One example of this type of monitoring is that of Mosul Dam in Iraq which was completed in 1986 but was endangered by internal erosion. Any structural failure with the dam would turn out to be a major disaster for Iraq and would endanger life and property downstream, as well as cutting off a vital water supply to the region. Sarmap conducted a dam monitoring mission using ENVISAT-ASAR and Sentinel-1 Imagery, which was later confirmed by simultaneous work done with high resolution TerraSAR-X data.

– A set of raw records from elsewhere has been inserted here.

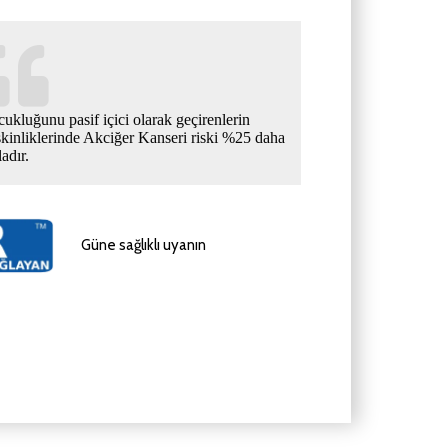
ukluğunu pasif içici olarak geçirenlerin
şkinliklerinde Akciğer Kanseri riski %25 daha
ladır.
Güne sağlıklı uyanın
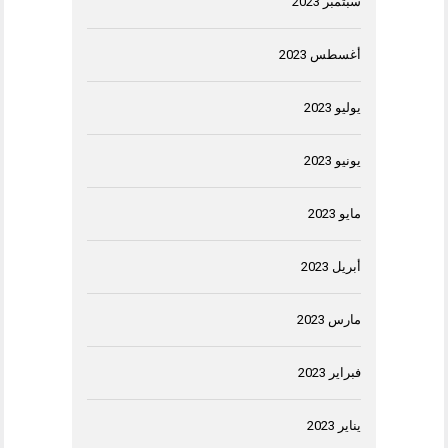
سبتمبر 2023
أغسطس 2023
يوليو 2023
يونيو 2023
مايو 2023
أبريل 2023
مارس 2023
فبراير 2023
يناير 2023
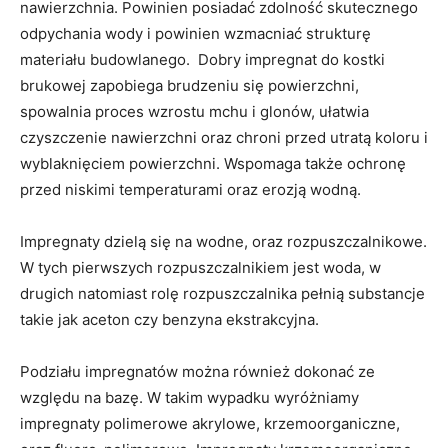
nawierzchnia. Powinien posiadać zdolność skutecznego
odpychania wody i powinien wzmacniać strukturę
materiału budowlanego. Dobry impregnat do kostki
brukowej zapobiega brudzeniu się powierzchni,
spowalnia proces wzrostu mchu i glonów, ułatwia
czyszczenie nawierzchni oraz chroni przed utratą koloru i
wyblaknięciem powierzchni. Wspomaga także ochronę
przed niskimi temperaturami oraz erozją wodną.
Impregnaty dzielą się na wodne, oraz rozpuszczalnikowe.
W tych pierwszych rozpuszczalnikiem jest woda, w
drugich natomiast rolę rozpuszczalnika pełnią substancje
takie jak aceton czy benzyna ekstrakcyjna.
Podziału impregnatów można również dokonać ze
względu na bazę. W takim wypadku wyróżniamy
impregnaty polimerowe akrylowe, krzemoorganiczne,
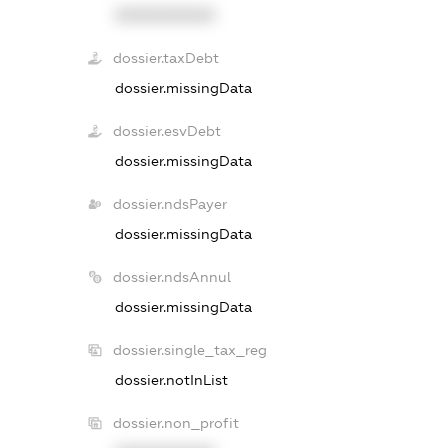
XXXXXXXXXX
dossier.taxDebt
dossier.missingData
dossier.esvDebt
dossier.missingData
dossier.ndsPayer
dossier.missingData
dossier.ndsAnnul
dossier.missingData
dossier.single_tax_reg
dossier.notInList
dossier.non_profit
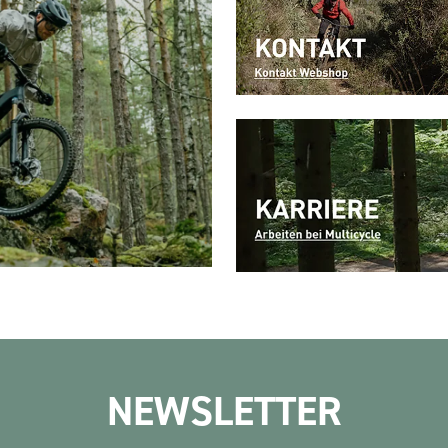
NEWSLETTER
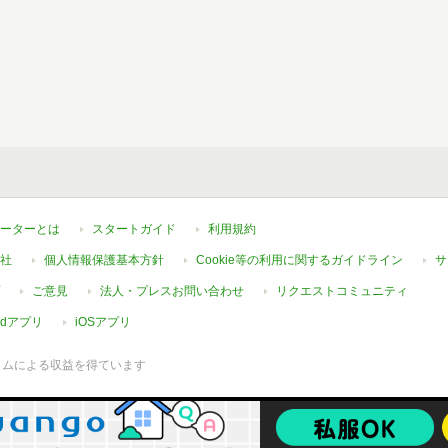
ーターとは
スタートガイド
利用規約
社
個人情報保護基本方針
Cookie等の利用に関するガイドライン
サ
ご意見
法人・プレスお問い合わせ
リクエストコミュニティ
oidアプリ
iOSアプリ
ラムによる収益を得ています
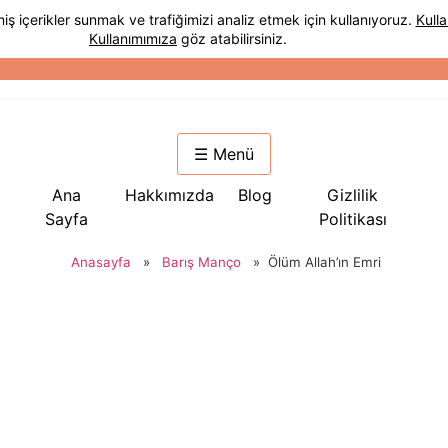
☰ Menü
Ana
Hakkımızda
Blog
Gizlilik
Sayfa
Politikası
Anasayfa
»
Barış Manço
»
Ölüm Allah’ın Emri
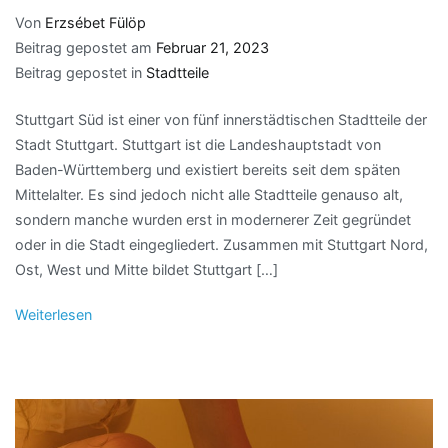
Von
Erzsébet Fülöp
Beitrag gepostet am
Februar 21, 2023
Beitrag gepostet in
Stadtteile
Stuttgart Süd ist einer von fünf innerstädtischen Stadtteile der
Stadt Stuttgart. Stuttgart ist die Landeshauptstadt von
Baden-Württemberg und existiert bereits seit dem späten
Mittelalter. Es sind jedoch nicht alle Stadtteile genauso alt,
sondern manche wurden erst in modernerer Zeit gegründet
oder in die Stadt eingegliedert. Zusammen mit Stuttgart Nord,
Ost, West und Mitte bildet Stuttgart […]
Weiterlesen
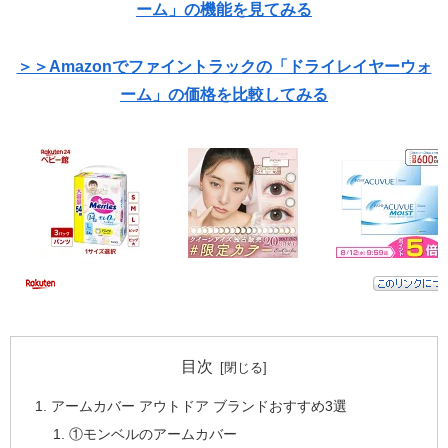
ーム」の機能を見てみる
＞＞Amazonでファイントラックの「ドライレイヤーウォ
ーム」の価格を比較してみる
目次
アームカバー アウトドア ブランドおすすめ3選
①モンベルのアームカバー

Area-based Small Baseline Subset (SBAS) was used to analyze the behavior of the Mosul Dam and the surrounding areas in the last decades. Four different stacks of data were used: two ASAR datasets (20m GSD) related to the period 2003 – 2010 and two additional datasets acquired by the ESA mission, Sentinel-1 (15m GSD), from 2015 to 2016. Displacements were decomposed along the vertical direction (up-down) and the east-west direction (horizontal, along line of sight).
The result along the vertical direction is a downwards deformation with a medium velocity of 1 cm/year in the central part of the structure (the dam is sinking down). The results projected on the east-west direction showed the structure is affected by further rotational deformation, which cause a movement on the east direction. It is interesting to notice a clear acceleration that was the result of the analysis using Sentinel-1 scene.
The time-series of displacement of a point selected on the dam structure is plotted as shown in the figure. The displacements are measured along the satellite line-of-sight. We plotted in the same graph the results obtained with Envisat-ASAR and Sentinel data, supposing a linear evolution of the displacement in the time interval between 2010 and 2015. It is interesting to notice a clear acceleration of the Sentinel-1 results. In fact, the red dotted line which represents the linear best fit of the displacement trend of Sentinel is steeper than the green one, referred to the results obtained with ASAR data. After having made the area secure again, restoration work started in 2016, and was completed in June 2019. As a result of the restoration, the displacement (as well as the collapse risk) was reduced (as shown by the red markings in the graph).
Conclusion
While manual mapping of certain items, such as roads, rivers, fields, and trees has been replaced by automated methodologies, there are still numerous other features that geospatial analysts need to find and map in RS data sets. There is a solution for this challenge as well – the ENVI Deep Learning module. A form of Artificial Intelligence (AI), Deep Learning enables the user to ‘teach’ the software how to recognise nearly any feature or condition in the data set by its spatial, spectral or other characteristics. The module has intuitive tools and workflows that enable users to easily label data and generate models with the click of a button. Geospatial analysts have embraced the ENVI Deep Learning module for the significant savings in time and effort it provides them, compared with manual processes. ENVI Deep Learning can be applied to SAR data, which makes it useful for the defence and security applications presented in this paper.